━━━ Data block ━━━

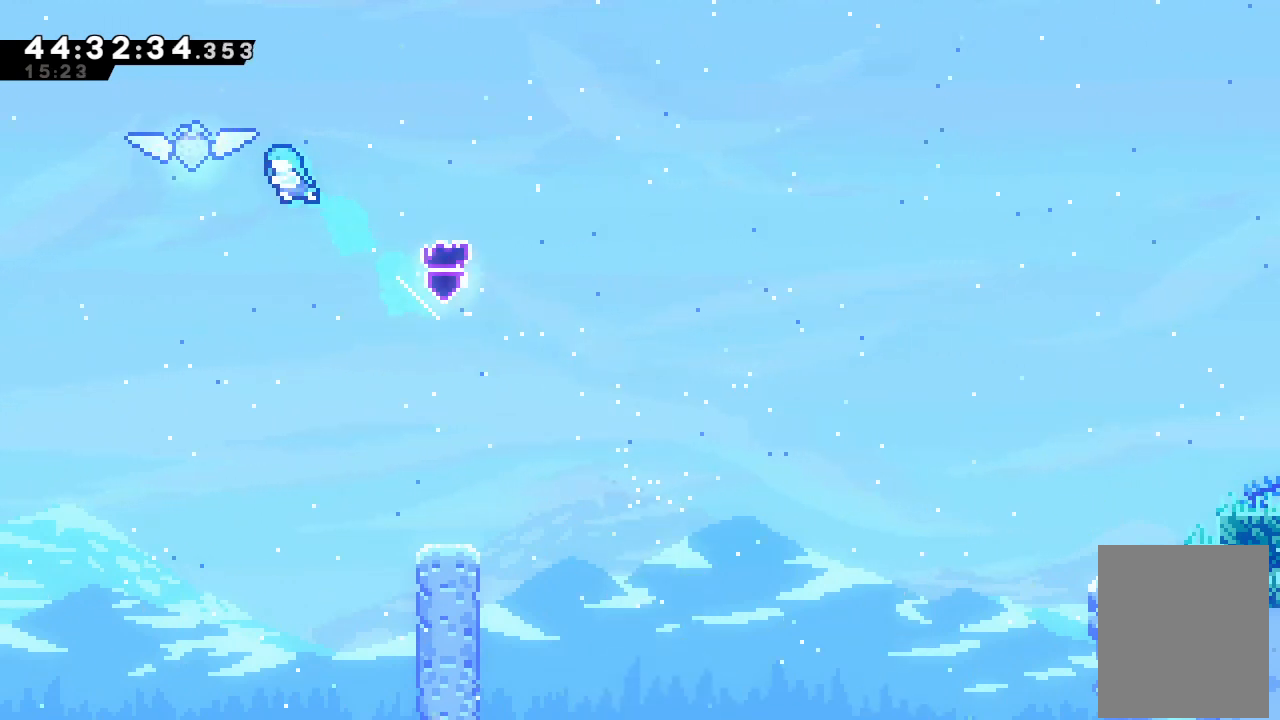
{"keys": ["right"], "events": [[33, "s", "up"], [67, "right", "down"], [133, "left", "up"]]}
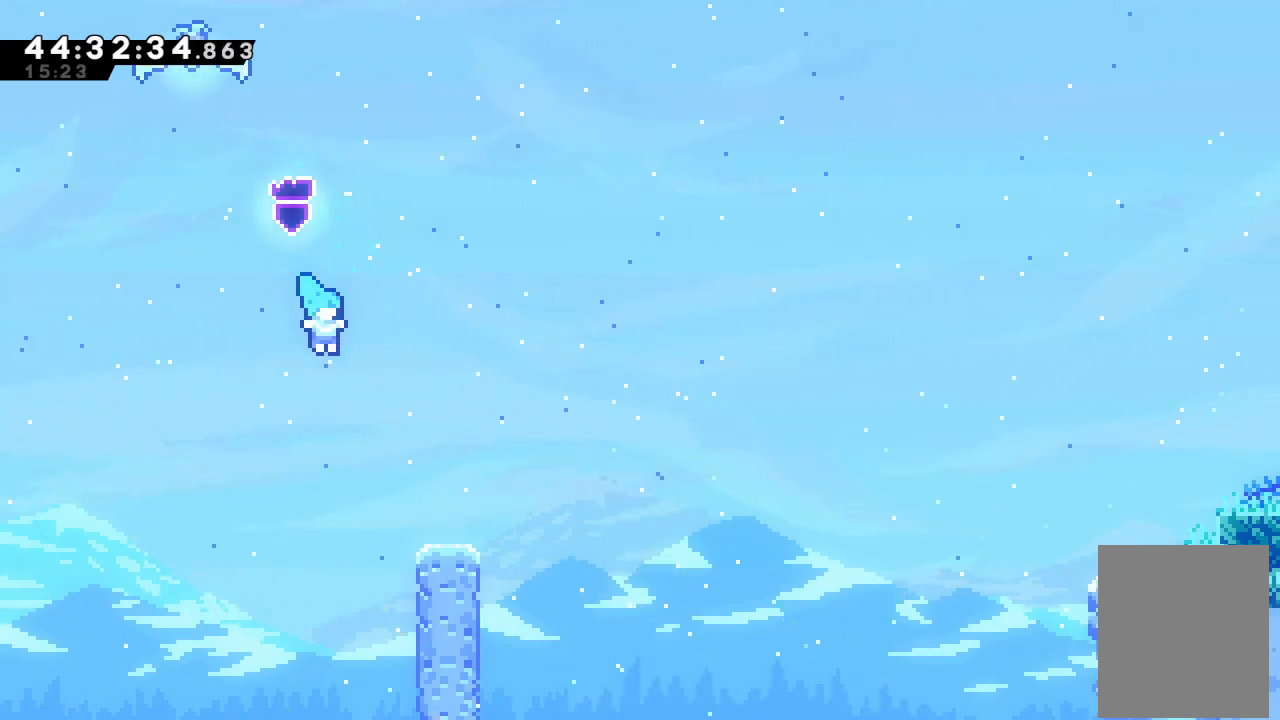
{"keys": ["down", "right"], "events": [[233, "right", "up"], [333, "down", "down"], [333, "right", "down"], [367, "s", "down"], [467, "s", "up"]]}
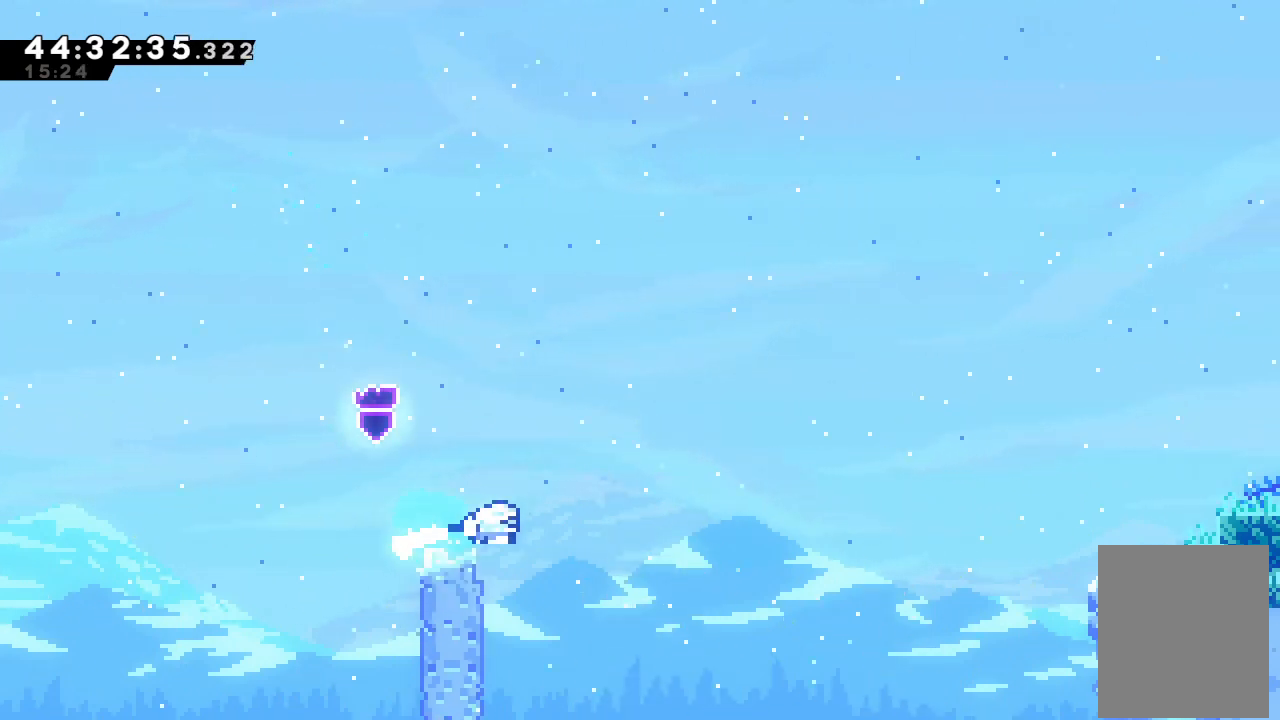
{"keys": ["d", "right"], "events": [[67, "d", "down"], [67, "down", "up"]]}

━━━

== Your instructions ==
Give the data above again, exactly, with every picture removed.

== Solution to this problem ==
{"keys": ["right"], "events": [[33, "s", "up"], [67, "right", "down"], [133, "left", "up"]]}
{"keys": ["down", "right"], "events": [[233, "right", "up"], [333, "down", "down"], [333, "right", "down"], [367, "s", "down"], [467, "s", "up"]]}
{"keys": ["d", "right"], "events": [[67, "d", "down"], [67, "down", "up"]]}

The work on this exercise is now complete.